ZIEL DER ÜBUNG ▸ Kannst du aus dem Tagebuchauszug alles von „Abends großer Bombenangriff, in“ bis hinunter zu „und gehen schlafen.“ buchstabengetreu abschreiben?

Abends großer Bombenangriff, in der Bude - dann Schlafengehen
Donnerstag 21.Dezember
Wir beenden die Reinigung des Bassins, dann leert man es - wir bleiben zu viert um das Feuer, von Mittag bis zum Abend
Freitag 22.Dezember
Der Tag verläuft wieder ähnlich. Wir bekommen unsere ersten Zigaretten (50)
Samstag 23.Dezember
Wir beenden die Woche, und ein Alarm zu Mittag wie gewöhnlich verspätet die Suppe - am Nachmittag bastle ich,  besohle meine "Holzschuhe" neu, dann ein neuer Alarm, danach gehe ich zur Beichte, wir essen die Suppe und gehen schlafen.

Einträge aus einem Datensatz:

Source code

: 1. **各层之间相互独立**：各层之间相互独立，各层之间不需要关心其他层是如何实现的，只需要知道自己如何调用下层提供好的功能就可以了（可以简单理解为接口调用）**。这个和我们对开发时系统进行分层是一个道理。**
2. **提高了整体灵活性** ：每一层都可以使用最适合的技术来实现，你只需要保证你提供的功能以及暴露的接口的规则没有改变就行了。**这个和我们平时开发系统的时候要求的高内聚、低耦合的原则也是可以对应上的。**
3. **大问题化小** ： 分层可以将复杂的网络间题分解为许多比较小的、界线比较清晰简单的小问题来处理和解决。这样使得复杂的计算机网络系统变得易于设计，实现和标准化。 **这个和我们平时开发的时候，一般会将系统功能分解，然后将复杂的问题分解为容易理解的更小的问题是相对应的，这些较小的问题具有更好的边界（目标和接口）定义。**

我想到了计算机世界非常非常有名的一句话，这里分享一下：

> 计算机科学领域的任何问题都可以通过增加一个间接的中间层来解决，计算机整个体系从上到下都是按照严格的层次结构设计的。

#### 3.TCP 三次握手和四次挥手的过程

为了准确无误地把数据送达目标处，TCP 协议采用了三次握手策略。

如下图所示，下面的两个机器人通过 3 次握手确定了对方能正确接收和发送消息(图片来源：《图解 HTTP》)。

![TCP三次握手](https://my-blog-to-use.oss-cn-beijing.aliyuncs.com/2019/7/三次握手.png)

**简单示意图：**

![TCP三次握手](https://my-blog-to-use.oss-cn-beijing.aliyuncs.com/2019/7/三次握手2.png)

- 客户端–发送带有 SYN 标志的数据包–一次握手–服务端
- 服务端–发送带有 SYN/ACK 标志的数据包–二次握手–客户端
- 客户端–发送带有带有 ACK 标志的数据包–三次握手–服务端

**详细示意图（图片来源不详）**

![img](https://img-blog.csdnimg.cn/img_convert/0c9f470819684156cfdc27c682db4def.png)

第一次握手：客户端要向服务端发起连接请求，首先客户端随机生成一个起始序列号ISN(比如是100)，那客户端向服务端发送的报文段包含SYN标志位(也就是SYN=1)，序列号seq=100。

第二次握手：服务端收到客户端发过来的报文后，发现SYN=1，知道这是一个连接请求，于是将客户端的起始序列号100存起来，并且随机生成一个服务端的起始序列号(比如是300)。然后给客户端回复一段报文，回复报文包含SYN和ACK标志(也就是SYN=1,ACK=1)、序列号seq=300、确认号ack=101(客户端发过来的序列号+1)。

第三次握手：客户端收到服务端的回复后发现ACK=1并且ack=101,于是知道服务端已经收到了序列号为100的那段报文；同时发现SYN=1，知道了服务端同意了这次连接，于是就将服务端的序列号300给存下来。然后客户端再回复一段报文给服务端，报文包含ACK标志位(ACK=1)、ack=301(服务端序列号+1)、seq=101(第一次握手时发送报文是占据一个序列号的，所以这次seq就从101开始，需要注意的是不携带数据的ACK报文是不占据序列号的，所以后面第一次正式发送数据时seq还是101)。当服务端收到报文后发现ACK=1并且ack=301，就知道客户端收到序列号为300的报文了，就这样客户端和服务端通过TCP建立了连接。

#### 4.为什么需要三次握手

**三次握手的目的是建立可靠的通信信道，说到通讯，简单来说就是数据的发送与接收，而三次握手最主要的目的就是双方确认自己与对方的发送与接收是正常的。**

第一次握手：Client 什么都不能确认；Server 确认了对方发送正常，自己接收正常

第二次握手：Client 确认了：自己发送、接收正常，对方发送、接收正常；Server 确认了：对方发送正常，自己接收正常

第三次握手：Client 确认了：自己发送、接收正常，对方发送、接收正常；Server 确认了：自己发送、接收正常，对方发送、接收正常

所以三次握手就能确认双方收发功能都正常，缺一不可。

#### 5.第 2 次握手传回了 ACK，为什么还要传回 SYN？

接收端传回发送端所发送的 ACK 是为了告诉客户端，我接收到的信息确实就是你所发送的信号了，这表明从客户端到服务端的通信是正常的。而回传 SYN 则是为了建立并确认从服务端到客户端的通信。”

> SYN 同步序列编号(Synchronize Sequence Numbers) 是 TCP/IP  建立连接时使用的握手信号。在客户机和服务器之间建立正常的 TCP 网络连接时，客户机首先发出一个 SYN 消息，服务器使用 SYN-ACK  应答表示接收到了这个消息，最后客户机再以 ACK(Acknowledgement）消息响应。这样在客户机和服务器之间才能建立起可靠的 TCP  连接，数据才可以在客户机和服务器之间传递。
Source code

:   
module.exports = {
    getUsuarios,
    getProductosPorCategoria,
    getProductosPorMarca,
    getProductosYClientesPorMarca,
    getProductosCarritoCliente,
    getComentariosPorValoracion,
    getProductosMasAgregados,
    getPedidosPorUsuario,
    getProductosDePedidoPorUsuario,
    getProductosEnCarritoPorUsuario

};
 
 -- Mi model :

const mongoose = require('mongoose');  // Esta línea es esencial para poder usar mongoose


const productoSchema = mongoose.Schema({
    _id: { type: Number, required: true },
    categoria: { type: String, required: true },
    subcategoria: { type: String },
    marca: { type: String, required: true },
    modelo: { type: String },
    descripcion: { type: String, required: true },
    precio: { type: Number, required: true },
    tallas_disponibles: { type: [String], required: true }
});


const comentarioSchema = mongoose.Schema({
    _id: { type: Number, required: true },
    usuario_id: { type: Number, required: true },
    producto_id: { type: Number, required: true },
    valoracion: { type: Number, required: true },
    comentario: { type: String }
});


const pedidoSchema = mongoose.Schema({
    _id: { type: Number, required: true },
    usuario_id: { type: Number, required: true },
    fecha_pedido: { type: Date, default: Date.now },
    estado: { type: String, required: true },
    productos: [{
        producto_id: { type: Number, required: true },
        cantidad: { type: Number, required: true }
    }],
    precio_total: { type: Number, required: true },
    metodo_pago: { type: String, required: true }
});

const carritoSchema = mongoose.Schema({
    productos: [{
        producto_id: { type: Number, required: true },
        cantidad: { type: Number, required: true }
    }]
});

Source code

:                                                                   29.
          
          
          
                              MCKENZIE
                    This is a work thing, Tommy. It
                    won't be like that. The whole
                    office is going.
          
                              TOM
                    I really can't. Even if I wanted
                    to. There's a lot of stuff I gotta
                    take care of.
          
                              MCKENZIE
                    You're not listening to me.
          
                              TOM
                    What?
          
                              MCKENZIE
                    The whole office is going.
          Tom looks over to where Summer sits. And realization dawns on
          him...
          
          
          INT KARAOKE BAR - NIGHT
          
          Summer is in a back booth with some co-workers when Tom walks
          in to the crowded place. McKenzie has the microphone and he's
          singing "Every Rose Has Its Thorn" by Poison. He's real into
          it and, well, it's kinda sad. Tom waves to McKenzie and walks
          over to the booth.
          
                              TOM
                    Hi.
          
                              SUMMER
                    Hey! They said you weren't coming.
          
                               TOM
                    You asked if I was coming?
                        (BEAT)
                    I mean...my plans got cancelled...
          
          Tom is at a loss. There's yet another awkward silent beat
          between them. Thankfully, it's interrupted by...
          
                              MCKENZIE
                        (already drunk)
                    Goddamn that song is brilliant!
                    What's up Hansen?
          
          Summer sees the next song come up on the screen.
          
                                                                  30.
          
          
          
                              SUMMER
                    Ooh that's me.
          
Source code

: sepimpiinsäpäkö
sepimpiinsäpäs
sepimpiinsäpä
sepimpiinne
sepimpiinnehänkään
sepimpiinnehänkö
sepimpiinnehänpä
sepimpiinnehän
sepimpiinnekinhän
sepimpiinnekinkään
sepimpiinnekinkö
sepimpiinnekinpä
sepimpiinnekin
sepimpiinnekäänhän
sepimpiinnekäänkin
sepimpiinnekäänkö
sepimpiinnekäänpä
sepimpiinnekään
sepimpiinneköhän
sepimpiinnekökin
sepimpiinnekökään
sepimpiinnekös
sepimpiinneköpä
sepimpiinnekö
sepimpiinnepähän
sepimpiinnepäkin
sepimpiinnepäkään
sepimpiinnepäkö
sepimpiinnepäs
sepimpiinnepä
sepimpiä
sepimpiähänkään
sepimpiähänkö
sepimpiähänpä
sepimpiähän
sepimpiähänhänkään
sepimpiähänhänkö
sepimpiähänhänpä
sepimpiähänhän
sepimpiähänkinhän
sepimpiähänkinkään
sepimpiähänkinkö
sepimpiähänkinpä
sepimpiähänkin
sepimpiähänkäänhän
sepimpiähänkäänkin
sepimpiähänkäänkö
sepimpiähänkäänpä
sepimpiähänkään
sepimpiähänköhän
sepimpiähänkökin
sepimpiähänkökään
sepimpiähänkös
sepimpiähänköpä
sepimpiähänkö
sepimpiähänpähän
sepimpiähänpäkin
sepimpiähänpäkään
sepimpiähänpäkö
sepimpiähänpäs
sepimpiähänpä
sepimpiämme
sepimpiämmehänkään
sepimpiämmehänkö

ERGEBNIS ▸
Abends großer Bombenangriff, in der Bude - dann Schlafengehen
Donnerstag 21.Dezember
Wir beenden die Reinigung des Bassins, dann leert man es - wir bleiben zu viert um das Feuer, von Mittag bis zum Abend
Freitag 22.Dezember
Der Tag verläuft wieder ähnlich. Wir bekommen unsere ersten Zigaretten (50)
Samstag 23.Dezember
Wir beenden die Woche, und ein Alarm zu Mittag wie gewöhnlich verspätet die Suppe - am Nachmittag bastle ich,  besohle meine "Holzschuhe" neu, dann ein neuer Alarm, danach gehe ich zur Beichte, wir essen die Suppe und gehen schlafen.